The Brigadier’s Confession: Part 2

Being the full and frank confession of Brigadier Sir George A.M.F MacPhail: soldier, adventurer, impostor.

Read Part 1


I did not think at all. I ran after McTavish like the blind fool I was. The slope was exceeding steep, and I lost my footing, cannoning into him so that we both rolled over shrubs and rocks and scrub until we reached the bottom.

“God damn you!” he cried, hauling himself to his feet. “You stupid, impertinent young…” He broke off, staring around him. “What the devil?”

I rose gingerly, flinching before the blows I was sure would come. But he paid me no heed — he was looking up at the ridge, where not a soul was in sight. His face contorted and he ground his teeth.

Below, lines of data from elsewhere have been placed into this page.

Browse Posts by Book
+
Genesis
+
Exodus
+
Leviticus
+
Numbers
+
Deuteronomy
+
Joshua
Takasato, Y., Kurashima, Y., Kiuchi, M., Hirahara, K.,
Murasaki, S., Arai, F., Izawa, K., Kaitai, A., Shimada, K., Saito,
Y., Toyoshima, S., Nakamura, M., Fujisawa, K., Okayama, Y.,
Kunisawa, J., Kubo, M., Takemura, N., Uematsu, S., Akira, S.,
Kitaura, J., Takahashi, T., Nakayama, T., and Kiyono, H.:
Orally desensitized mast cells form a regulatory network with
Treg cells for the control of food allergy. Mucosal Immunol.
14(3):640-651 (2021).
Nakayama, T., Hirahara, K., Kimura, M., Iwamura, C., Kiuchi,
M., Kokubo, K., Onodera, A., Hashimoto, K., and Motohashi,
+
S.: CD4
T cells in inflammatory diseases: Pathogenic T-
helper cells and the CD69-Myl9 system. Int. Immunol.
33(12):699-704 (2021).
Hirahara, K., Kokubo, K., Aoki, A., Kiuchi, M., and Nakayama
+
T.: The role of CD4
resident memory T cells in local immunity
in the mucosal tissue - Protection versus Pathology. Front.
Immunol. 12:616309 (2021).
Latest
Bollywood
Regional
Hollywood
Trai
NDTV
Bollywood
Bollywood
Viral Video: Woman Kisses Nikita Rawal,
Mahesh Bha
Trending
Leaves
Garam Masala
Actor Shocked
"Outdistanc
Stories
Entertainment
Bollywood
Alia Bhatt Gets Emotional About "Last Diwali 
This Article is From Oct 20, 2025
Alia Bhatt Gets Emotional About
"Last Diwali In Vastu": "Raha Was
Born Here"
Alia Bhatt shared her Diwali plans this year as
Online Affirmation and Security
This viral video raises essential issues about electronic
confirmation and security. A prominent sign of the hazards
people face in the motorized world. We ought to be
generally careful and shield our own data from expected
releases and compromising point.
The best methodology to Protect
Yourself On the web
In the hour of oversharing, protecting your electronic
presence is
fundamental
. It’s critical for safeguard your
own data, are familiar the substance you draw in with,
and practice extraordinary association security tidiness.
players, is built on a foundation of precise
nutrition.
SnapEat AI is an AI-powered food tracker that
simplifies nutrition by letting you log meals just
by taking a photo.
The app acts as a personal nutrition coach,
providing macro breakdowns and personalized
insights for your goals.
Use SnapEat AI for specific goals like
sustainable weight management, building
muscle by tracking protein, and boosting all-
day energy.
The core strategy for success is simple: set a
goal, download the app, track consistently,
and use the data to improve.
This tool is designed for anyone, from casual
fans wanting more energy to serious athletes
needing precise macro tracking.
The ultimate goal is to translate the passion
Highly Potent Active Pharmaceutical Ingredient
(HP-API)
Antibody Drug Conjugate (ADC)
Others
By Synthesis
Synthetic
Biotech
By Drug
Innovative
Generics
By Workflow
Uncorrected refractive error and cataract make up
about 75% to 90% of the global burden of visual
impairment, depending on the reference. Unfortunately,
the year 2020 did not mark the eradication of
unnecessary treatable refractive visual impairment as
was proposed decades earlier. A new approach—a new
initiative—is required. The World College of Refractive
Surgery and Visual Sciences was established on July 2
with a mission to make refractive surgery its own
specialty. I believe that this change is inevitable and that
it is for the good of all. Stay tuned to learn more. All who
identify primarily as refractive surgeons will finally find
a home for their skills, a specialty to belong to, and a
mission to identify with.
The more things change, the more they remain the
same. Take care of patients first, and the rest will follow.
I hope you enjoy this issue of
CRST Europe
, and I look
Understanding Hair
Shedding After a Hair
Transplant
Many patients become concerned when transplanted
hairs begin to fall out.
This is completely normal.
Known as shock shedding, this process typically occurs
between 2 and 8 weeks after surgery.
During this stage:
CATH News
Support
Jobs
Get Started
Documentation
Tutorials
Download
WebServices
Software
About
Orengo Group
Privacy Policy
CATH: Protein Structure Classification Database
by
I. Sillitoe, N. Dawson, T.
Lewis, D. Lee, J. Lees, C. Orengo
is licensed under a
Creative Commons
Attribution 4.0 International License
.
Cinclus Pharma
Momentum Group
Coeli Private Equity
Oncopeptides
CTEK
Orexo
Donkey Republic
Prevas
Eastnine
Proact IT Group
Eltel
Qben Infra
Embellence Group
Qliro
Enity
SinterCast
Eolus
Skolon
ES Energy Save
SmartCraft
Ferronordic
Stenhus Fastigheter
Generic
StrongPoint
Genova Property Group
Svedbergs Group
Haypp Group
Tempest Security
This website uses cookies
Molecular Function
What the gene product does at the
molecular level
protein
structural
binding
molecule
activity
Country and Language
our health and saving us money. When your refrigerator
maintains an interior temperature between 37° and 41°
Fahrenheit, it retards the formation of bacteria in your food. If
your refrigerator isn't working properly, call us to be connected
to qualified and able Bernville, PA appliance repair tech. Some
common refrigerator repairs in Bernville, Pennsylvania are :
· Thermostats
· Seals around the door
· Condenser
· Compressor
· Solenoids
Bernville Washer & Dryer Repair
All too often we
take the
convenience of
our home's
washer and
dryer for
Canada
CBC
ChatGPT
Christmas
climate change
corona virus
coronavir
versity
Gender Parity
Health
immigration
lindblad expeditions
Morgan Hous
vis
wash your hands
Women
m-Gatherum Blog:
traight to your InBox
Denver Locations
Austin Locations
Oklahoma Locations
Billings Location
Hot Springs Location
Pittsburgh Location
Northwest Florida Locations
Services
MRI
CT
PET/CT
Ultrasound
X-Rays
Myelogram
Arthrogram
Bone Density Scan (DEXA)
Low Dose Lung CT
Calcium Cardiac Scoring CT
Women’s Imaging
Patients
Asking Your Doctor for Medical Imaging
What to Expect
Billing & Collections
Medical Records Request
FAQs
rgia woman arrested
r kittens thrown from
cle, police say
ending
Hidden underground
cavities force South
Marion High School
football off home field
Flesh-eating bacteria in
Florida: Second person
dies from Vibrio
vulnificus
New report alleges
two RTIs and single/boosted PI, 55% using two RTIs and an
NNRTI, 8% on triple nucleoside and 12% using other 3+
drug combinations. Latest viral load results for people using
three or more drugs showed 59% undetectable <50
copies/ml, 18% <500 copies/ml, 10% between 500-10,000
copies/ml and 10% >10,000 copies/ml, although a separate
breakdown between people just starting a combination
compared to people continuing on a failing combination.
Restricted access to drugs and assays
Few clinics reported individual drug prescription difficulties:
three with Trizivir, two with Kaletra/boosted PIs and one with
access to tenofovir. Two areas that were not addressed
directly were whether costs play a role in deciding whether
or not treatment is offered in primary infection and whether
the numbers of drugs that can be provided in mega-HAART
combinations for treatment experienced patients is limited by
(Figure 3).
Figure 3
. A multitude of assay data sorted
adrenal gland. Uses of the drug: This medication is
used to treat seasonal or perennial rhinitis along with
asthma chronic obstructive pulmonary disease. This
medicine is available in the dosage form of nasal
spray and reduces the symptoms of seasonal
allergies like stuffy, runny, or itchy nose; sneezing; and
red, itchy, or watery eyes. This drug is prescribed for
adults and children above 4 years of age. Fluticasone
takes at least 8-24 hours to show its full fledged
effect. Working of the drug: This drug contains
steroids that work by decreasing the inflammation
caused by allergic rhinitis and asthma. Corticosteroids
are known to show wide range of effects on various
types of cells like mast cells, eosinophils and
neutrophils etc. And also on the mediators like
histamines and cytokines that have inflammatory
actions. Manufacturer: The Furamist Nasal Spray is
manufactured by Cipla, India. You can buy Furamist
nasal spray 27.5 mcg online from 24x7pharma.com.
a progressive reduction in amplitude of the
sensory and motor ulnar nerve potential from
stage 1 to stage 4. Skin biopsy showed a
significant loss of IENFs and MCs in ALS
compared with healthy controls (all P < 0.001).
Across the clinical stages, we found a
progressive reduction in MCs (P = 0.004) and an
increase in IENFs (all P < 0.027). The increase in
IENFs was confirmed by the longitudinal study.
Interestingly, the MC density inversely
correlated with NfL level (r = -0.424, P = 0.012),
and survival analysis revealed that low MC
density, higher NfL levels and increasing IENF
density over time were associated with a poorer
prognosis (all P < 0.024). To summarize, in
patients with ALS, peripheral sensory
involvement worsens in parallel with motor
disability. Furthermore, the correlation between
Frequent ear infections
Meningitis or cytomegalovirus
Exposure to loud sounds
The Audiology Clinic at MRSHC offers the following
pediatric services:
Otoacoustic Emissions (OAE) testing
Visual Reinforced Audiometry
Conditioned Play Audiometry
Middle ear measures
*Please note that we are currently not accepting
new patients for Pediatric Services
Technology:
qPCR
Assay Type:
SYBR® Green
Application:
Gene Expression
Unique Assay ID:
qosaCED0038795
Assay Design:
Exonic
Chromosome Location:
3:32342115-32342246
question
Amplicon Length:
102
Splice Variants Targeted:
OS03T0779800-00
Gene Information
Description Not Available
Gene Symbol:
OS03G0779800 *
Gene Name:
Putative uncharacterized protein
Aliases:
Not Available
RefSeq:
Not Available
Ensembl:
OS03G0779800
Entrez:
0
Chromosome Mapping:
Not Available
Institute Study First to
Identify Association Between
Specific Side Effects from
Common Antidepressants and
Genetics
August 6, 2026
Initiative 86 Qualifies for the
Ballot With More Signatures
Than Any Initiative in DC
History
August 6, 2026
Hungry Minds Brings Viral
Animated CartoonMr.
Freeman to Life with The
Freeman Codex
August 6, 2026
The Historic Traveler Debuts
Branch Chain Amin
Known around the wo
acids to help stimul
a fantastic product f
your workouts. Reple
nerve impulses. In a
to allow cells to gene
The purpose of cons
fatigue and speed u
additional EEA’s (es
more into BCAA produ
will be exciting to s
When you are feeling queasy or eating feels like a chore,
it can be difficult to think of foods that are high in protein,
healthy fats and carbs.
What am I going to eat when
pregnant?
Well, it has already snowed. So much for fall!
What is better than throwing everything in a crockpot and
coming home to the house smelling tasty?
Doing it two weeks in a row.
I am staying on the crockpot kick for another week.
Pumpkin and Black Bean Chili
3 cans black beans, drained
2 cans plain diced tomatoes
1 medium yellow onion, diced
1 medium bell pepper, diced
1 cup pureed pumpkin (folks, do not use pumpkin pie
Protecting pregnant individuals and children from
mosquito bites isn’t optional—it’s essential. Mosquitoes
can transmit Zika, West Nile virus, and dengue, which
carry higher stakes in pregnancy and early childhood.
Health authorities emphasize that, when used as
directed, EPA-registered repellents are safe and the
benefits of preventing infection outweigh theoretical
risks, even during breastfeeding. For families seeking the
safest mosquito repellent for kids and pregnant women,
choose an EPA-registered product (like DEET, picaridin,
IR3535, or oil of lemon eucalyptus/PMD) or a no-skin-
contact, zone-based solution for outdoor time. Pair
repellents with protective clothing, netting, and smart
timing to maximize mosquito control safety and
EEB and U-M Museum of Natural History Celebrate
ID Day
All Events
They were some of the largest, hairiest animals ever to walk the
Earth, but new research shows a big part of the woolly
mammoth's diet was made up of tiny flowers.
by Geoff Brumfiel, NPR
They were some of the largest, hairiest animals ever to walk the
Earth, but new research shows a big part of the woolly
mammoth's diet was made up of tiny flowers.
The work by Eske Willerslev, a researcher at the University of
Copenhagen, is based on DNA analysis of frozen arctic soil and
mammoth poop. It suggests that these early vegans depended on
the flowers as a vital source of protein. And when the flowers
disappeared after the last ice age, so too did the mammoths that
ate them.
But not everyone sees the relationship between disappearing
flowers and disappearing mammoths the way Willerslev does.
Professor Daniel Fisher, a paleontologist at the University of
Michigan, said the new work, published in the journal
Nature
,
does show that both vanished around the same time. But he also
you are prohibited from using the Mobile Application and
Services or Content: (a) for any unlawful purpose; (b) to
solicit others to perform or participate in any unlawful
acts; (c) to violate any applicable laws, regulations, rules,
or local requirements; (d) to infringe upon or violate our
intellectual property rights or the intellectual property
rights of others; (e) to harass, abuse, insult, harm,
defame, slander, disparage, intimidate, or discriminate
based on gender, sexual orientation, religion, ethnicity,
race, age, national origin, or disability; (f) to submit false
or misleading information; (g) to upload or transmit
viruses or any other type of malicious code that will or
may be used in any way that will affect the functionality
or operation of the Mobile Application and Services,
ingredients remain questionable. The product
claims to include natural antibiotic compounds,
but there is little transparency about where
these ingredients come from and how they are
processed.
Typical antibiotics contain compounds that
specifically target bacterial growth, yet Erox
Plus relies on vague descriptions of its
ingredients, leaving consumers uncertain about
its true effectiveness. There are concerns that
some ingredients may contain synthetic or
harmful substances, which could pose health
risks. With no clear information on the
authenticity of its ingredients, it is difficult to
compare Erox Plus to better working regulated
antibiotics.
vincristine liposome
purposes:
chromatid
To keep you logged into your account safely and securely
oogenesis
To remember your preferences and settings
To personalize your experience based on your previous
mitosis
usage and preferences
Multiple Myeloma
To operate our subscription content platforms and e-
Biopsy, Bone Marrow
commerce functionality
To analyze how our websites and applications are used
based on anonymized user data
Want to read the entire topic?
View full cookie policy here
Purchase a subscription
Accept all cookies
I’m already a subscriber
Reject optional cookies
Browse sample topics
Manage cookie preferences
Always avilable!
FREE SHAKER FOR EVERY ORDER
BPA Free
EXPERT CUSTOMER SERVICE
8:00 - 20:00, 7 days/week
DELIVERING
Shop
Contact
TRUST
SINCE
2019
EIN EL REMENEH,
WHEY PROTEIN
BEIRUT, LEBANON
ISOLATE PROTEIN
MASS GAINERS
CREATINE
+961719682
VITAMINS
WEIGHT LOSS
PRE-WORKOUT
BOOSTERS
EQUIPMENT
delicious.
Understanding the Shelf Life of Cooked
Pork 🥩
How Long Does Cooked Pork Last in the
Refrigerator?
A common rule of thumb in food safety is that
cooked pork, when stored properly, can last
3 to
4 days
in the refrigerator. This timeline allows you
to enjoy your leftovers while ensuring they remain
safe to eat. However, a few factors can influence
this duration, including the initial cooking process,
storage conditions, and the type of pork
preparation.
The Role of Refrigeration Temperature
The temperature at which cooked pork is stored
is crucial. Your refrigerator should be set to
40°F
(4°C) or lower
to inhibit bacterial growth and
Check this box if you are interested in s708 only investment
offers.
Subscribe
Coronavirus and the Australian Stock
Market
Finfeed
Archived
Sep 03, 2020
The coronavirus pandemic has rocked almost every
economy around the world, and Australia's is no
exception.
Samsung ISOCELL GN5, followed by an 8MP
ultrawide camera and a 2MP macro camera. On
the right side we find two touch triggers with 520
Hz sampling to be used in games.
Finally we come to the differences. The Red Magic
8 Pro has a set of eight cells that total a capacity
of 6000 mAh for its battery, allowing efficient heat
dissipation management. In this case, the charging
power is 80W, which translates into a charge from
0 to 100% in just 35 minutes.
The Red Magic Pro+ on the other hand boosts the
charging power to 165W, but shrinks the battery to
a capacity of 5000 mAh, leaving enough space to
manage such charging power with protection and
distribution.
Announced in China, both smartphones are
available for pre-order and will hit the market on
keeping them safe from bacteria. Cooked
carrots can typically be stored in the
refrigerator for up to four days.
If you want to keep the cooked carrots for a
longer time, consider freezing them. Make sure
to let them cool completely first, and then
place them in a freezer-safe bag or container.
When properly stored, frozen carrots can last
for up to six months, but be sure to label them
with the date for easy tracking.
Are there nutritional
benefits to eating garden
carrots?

“Run off, would you?” he bellowed, waving his fist. “Cowards! Traitors! Cockchafing bastard sons of two-shilling whores!” He went on for some time in this vein, but I shall not record it, for his language quickly became ungentlemanly. At length he dusted himself off, hoisted his elephant gun and walked away towards the forest, railing as he went. I hurried after him, for I was unarmed save for a small dagger I had stolen from one of the native guides. Had I a better weapon, I might have taken my chances with the beasts.

We made slow progress, for McTavish had clearly injured himself rolling down the hill—the further we walked, the more his left foot dragged and the more heartily he cursed. We did not meet a single creature, for which I was profoundly thankful — I know now, of course, that they had come to fear men, and McTavish’s cursing doubtless alerted them of our presence a clear mile away. Once we came to the forest, I grew bold and began to explore my surroundings, for McTavish was easy to track, and I was nimble enough in those days to shin up and down trees like a monkey. At first, this was all very harmless — I found fruit I dared not eat, and water I dared not drink, and woodland creatures that scuttled off before I could lay hold of a rock. I was casting about for one when I found the body.

The man — for what woman would enter this cursed place? — lay at the foot of a tree. The state he was in I dare not describe. I was an undertaker’s boy, and I puked three times before I could get a good look at him. He was decked in rusty black rags, and around the neck was a dull silver chain with a crucifix — a fine thing even to my eye, silver and ebony. One arm was outstretched, and at his chewed and fretted fingertips lay a drift of coarse paper, wrinkled by the damp and crossed over and over again in dense crooked writing.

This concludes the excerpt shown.